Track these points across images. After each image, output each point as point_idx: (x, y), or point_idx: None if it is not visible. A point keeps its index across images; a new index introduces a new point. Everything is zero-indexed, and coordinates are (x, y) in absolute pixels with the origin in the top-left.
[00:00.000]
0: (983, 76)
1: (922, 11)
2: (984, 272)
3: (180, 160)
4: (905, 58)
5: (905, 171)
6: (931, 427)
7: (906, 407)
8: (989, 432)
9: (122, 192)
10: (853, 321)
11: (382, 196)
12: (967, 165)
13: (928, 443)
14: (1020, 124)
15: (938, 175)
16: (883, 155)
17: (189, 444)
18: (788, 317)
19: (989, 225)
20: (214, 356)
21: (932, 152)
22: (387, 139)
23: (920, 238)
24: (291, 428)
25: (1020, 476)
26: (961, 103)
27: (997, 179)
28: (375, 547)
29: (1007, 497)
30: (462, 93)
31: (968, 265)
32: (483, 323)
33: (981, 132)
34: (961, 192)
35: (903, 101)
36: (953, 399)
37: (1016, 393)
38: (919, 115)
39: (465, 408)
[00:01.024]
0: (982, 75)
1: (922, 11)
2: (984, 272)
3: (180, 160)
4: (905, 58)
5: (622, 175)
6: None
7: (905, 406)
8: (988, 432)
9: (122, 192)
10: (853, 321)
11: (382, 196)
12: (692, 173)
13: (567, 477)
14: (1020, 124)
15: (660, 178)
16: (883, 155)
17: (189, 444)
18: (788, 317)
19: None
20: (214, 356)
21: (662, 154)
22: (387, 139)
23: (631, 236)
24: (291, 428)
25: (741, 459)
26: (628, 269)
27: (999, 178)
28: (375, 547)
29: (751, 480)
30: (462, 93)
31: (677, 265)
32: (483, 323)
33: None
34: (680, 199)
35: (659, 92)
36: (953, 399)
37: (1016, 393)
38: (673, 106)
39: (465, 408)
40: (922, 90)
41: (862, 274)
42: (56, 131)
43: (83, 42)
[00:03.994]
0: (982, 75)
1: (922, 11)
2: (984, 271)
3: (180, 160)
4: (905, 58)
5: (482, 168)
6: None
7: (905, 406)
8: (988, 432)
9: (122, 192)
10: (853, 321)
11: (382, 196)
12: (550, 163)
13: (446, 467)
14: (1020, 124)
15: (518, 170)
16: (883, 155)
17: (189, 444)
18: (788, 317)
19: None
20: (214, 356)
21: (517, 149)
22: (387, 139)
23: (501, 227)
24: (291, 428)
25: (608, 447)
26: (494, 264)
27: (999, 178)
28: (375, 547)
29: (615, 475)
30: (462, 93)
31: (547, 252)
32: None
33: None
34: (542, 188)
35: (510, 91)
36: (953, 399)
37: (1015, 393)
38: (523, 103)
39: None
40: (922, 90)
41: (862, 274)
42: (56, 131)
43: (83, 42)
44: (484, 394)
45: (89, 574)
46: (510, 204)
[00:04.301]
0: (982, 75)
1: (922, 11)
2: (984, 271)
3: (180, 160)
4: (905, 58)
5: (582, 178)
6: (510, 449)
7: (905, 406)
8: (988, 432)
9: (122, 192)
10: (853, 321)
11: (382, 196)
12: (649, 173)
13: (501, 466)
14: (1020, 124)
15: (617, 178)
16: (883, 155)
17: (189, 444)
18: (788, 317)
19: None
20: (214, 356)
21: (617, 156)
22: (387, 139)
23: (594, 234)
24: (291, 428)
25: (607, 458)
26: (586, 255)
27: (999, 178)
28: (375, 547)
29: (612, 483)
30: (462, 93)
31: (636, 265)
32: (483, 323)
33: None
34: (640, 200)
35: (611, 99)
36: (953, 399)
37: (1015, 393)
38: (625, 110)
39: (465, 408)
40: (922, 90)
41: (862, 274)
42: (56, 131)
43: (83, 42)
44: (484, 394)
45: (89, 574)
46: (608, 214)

+===+

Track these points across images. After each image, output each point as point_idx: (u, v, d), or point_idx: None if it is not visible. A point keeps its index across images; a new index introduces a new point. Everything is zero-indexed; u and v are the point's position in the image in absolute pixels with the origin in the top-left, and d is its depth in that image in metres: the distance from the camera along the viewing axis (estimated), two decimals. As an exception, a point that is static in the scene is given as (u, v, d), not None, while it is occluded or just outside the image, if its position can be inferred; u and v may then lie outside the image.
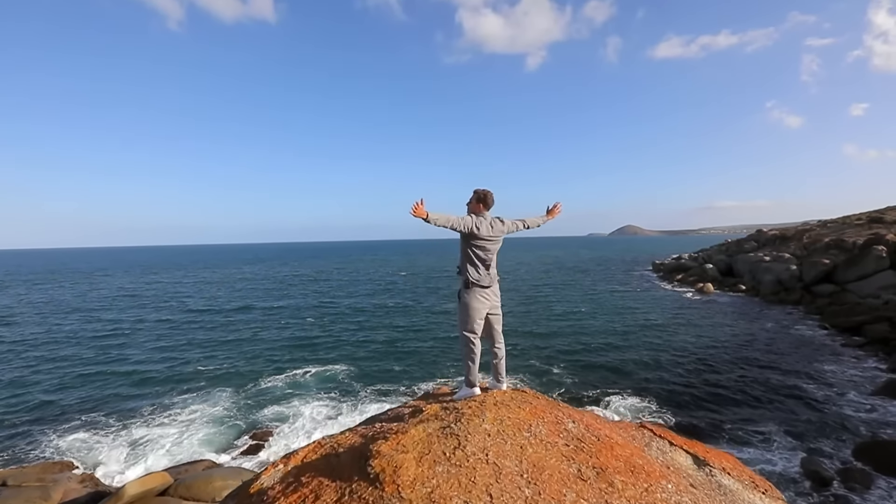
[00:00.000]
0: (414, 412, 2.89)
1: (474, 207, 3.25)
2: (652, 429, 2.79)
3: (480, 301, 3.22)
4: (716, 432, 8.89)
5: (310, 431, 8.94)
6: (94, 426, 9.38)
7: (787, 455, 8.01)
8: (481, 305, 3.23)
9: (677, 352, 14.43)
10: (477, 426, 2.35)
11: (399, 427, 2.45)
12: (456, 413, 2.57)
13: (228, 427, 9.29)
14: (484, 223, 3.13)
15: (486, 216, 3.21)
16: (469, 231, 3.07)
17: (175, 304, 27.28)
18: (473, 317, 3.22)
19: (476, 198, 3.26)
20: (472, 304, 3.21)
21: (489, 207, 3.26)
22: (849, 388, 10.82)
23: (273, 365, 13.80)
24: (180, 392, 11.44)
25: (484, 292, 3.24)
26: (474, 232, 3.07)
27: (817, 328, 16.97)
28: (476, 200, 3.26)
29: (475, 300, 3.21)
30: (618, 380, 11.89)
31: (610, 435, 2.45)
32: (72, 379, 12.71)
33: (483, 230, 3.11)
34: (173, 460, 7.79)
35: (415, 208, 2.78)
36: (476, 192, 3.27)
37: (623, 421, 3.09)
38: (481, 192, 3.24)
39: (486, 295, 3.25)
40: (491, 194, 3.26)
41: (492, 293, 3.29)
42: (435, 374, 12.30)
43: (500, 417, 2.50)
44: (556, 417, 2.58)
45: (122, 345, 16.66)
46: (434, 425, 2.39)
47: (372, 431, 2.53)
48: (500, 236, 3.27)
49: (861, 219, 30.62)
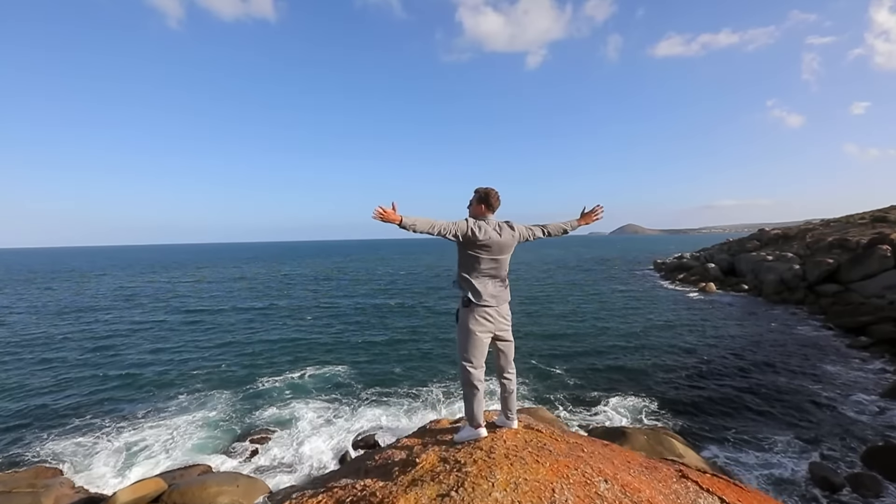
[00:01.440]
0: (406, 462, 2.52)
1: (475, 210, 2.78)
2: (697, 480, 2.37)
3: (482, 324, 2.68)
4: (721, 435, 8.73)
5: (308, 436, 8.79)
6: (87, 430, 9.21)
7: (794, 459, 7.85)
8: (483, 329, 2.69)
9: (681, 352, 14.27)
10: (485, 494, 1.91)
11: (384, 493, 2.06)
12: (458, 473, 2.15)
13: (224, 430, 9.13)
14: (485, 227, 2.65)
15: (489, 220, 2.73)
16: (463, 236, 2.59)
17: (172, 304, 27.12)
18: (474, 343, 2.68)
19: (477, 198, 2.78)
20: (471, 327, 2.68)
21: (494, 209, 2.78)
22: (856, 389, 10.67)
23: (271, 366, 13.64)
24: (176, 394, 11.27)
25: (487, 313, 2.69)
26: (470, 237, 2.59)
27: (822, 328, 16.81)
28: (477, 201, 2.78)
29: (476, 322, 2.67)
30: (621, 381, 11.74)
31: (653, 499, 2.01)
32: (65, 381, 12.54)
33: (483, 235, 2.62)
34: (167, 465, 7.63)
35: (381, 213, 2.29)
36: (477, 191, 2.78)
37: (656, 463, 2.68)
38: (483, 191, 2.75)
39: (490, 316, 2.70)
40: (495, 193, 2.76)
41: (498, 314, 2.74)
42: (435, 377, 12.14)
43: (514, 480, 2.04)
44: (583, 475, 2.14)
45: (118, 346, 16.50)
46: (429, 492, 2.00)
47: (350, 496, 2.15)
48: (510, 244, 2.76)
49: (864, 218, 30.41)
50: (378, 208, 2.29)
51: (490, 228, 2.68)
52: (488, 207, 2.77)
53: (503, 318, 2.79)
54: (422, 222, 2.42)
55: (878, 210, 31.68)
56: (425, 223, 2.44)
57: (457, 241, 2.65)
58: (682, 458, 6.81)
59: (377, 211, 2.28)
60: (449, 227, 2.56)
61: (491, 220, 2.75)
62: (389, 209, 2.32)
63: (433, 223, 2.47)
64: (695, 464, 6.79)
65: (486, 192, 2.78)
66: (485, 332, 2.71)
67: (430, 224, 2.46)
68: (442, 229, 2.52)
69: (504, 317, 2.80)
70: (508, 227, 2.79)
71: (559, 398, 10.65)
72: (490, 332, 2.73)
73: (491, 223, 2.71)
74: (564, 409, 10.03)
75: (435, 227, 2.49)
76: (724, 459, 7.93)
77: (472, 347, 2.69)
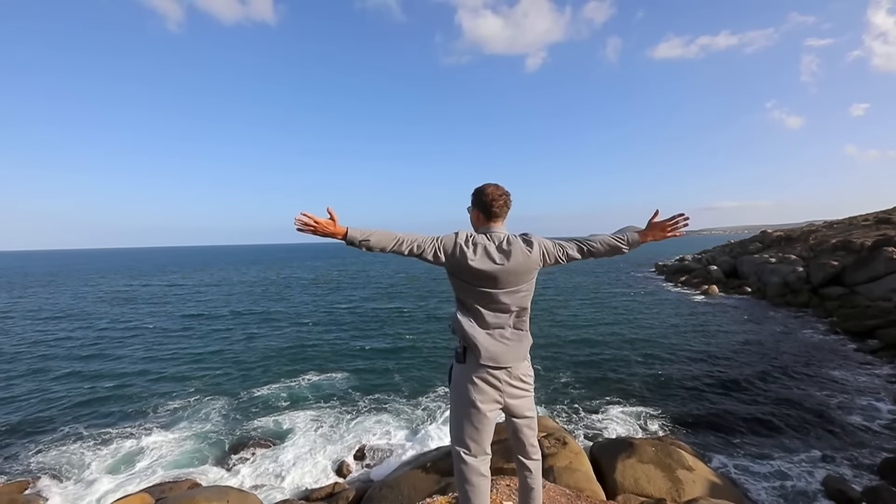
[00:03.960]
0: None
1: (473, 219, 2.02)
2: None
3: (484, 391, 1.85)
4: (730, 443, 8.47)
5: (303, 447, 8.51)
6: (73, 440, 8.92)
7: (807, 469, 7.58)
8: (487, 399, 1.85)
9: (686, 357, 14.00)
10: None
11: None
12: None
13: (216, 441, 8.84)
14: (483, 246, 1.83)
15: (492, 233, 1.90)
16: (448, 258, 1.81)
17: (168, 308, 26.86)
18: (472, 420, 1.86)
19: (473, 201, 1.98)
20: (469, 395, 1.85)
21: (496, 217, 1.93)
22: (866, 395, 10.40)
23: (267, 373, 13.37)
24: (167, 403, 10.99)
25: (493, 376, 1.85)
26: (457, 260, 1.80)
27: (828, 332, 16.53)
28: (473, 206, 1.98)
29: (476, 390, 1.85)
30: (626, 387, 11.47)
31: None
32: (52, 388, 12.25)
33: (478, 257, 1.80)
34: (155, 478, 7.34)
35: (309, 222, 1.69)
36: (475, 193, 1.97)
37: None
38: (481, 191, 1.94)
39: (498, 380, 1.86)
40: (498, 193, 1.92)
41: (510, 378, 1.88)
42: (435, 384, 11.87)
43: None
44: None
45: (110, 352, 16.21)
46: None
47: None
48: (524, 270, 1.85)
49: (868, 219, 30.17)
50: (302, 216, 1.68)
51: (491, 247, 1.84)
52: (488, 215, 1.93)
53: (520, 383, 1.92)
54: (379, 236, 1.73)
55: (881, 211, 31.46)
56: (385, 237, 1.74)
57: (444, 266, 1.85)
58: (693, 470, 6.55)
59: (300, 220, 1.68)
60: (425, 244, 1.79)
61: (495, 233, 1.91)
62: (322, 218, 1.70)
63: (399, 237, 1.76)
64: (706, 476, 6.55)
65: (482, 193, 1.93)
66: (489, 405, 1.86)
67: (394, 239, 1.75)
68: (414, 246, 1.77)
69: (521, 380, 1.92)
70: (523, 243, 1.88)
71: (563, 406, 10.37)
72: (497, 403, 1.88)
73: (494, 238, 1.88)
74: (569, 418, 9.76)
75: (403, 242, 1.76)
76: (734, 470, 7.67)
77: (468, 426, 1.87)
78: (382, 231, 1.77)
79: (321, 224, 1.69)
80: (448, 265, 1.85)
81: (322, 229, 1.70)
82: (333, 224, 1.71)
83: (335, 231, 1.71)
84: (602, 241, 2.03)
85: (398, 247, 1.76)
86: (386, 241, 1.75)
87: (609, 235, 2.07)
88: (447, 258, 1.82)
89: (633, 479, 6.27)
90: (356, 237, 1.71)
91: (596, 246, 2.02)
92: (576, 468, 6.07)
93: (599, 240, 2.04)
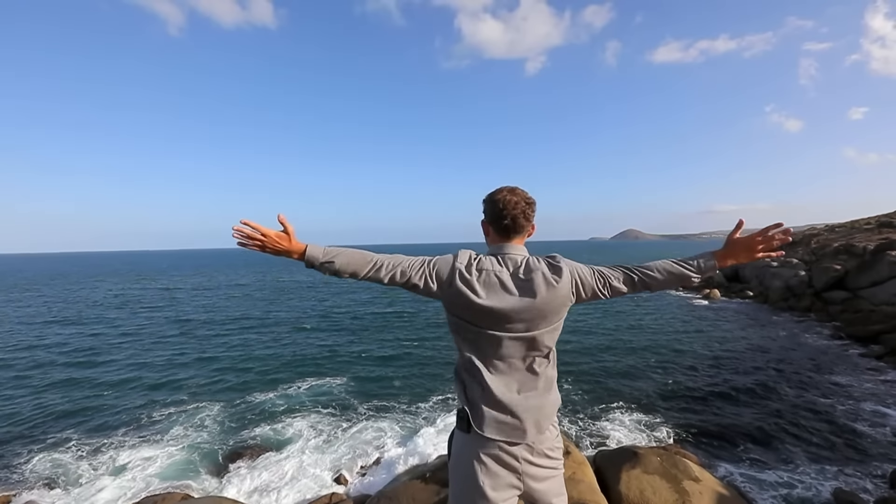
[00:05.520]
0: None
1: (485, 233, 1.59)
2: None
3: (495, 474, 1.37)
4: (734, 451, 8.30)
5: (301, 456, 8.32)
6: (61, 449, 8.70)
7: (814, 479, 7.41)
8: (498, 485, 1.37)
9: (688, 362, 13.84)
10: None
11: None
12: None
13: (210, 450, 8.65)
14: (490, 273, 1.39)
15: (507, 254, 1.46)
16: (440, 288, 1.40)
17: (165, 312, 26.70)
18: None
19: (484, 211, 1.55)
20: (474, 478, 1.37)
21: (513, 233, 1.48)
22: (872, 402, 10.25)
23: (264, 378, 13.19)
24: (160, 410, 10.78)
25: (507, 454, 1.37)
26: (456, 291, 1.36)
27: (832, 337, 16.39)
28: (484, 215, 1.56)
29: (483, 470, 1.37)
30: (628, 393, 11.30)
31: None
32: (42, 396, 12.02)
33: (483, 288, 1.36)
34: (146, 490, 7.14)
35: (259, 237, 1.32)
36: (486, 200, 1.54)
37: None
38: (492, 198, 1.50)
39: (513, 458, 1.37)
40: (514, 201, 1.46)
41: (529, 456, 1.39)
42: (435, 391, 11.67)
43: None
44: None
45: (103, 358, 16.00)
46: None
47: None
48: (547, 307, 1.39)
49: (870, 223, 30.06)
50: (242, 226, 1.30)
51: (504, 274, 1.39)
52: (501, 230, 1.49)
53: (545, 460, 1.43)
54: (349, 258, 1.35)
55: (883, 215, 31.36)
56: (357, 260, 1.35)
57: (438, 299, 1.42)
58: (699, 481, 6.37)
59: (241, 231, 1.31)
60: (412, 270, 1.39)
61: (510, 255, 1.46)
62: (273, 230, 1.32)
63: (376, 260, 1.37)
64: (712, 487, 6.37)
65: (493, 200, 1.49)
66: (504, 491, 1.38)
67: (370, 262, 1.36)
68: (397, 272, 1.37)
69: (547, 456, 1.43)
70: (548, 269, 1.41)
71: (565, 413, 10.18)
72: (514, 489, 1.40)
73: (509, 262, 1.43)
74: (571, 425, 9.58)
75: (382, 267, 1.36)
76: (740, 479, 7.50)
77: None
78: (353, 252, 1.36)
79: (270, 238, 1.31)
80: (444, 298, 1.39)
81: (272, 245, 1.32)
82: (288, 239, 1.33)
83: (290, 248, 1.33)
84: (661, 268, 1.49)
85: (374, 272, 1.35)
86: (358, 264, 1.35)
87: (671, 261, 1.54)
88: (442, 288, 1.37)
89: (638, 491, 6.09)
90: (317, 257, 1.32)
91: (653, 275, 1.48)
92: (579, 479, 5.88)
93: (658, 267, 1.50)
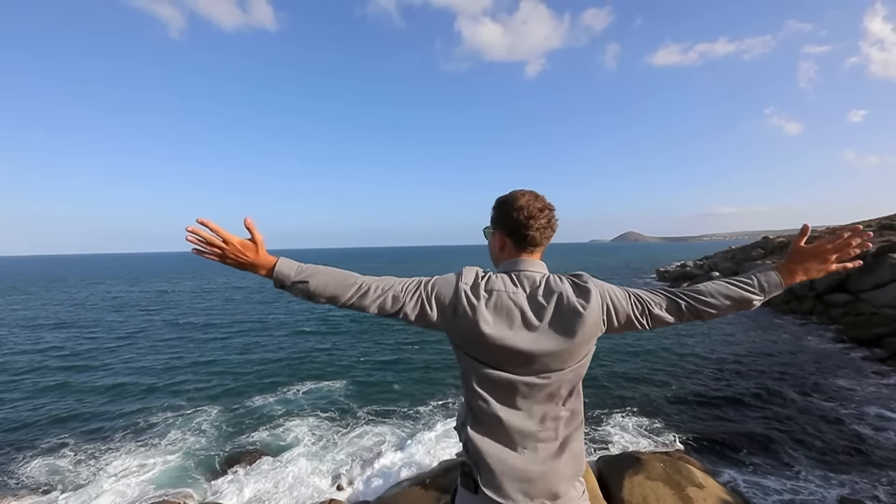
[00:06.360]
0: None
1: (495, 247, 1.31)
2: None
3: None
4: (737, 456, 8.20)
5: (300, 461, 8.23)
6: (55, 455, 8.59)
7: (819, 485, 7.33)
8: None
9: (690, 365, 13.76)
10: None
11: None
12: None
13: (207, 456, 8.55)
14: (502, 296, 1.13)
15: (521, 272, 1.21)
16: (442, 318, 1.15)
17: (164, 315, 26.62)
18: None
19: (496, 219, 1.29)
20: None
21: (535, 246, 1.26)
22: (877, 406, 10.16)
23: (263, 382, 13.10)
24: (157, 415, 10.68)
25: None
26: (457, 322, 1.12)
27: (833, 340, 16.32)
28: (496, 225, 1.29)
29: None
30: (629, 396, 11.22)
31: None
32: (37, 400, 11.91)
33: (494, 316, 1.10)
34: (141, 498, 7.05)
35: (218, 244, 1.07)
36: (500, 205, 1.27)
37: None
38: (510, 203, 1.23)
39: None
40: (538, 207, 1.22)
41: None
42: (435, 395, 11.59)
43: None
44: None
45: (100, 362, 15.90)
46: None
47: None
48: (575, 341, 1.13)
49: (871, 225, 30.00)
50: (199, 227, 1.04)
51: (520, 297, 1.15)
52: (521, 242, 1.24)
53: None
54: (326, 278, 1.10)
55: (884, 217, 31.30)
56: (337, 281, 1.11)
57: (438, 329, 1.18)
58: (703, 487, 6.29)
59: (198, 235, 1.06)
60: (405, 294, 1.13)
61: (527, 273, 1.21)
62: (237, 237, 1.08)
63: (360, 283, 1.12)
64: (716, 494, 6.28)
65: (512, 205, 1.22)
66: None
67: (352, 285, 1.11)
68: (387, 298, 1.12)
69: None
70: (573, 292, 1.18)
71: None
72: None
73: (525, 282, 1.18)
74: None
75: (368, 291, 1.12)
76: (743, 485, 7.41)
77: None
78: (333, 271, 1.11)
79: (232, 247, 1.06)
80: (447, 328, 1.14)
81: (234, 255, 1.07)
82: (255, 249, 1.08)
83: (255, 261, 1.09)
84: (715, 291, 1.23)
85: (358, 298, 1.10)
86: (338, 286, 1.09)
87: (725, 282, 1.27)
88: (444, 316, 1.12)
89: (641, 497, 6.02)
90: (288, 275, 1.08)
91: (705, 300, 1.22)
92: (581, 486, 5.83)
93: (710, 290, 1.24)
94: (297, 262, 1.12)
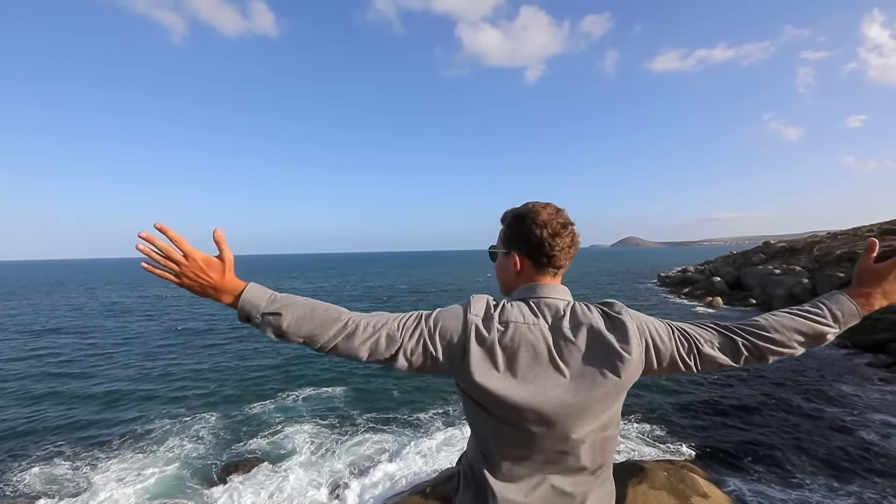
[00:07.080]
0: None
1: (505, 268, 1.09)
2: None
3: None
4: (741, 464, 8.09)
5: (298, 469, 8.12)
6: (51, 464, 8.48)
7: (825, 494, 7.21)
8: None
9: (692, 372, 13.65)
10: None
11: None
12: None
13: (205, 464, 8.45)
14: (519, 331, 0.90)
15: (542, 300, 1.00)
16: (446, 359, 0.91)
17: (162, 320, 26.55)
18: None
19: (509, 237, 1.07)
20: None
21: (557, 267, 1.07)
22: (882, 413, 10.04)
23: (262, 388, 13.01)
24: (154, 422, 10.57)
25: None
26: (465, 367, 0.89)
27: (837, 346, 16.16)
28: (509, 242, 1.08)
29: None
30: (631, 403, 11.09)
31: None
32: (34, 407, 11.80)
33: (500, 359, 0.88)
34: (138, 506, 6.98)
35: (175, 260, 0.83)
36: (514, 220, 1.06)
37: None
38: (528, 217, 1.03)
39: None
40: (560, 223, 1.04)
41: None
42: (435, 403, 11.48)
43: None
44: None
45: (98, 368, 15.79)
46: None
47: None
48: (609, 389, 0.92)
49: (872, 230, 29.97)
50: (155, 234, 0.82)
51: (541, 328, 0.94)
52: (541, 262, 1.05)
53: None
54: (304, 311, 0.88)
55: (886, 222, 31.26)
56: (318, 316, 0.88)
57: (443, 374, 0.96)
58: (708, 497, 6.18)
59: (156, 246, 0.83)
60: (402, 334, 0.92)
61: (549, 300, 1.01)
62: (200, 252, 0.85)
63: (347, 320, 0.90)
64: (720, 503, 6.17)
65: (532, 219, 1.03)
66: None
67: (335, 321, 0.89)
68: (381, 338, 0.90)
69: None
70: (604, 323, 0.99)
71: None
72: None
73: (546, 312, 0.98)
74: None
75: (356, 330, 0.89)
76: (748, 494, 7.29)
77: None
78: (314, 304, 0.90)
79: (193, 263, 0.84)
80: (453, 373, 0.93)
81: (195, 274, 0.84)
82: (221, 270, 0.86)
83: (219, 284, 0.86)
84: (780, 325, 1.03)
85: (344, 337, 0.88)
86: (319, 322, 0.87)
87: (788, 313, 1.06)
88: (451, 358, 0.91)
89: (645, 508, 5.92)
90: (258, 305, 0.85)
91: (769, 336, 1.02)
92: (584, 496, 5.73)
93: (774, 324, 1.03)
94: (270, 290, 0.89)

+===+

Brief: Write down, word for word, the lines above from the one containing "in the top-left." through the one containing "13: (928, 443)", both ends included.

Response to this task:
Track these points across images. After each image, output each point as point_idx: (x, y), or point_idx: None if it is not visible. A point keeps its index across images; a new index introduces a new point. Everything is zero-indexed, and coordinates are (x, y) in absolute pixels with the origin in the top-left.
[00:00.000]
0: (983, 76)
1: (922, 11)
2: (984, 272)
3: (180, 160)
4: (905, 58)
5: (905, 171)
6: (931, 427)
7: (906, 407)
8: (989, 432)
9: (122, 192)
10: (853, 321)
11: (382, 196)
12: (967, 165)
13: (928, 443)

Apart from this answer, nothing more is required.